Bana, güncel kargaşanın ortasında,
Tepelerin ölümsüz sakinliğini ver…
Bir çiçeğe bakmayı,
Eski bir dostla sohbet etmeyi ya da yeni dost edinmeyi,
Yolunu kaybetmiş bir köpeği okşamayı,
Ağ yapan bir örümceği izlemeyi,
Bir çocuğa gülümsemeyi, İyi bir kitaptan birkaç satır okumayı anımsat her gün bana Tanrım…
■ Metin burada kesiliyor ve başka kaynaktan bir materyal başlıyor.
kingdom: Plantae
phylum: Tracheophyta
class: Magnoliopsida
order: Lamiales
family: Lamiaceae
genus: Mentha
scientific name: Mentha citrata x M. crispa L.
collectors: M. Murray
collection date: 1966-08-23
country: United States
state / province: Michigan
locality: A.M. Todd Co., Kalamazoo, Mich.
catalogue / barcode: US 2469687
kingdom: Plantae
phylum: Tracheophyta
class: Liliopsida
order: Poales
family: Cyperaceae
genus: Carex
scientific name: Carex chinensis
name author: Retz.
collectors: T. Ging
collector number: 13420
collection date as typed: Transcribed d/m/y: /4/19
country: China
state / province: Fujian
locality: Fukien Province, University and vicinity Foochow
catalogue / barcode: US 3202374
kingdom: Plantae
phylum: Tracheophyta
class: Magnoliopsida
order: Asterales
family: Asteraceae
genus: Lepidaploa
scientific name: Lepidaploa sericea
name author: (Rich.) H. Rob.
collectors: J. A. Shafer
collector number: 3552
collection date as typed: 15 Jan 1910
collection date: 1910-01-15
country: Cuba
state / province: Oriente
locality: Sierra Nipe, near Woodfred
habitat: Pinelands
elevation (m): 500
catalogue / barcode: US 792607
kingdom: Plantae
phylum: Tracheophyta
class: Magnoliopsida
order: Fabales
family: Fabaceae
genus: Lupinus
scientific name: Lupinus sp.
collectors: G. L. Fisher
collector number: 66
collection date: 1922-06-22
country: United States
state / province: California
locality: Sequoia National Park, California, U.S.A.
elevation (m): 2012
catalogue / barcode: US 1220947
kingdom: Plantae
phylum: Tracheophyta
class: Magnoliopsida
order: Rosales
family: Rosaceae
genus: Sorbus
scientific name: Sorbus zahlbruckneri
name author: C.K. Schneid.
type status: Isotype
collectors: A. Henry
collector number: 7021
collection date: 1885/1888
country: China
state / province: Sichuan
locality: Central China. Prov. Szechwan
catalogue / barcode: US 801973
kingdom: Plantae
Bana her gün tavşan ile kaplumbağanın hikayesini hatırlat ki,
Yarışın her zaman hızlılık demek olmadığını,
Hayatta hızı ölçmekten daha fazlasının
Olduğunu bileyim…
Heybetle yükselen meşe ağacının
Dallarına bakabilmek için kafamı kaldırayım,
Onun ulu ve güçlü olmasının nedeninin
Yavaş ve sağlıklı büyümesi olduğunu bileyim.
Bana ilham ver Tanrım…
Köklerimi,
Yaşamın katlanılan değerler toprağının
derinliğine göndermek,
Kaderimdeki yıldızlara doğru daha çok
Büyüyebilmek için…
Yavaşlat beni Tanrım!
Sabırla ve sevgiyle.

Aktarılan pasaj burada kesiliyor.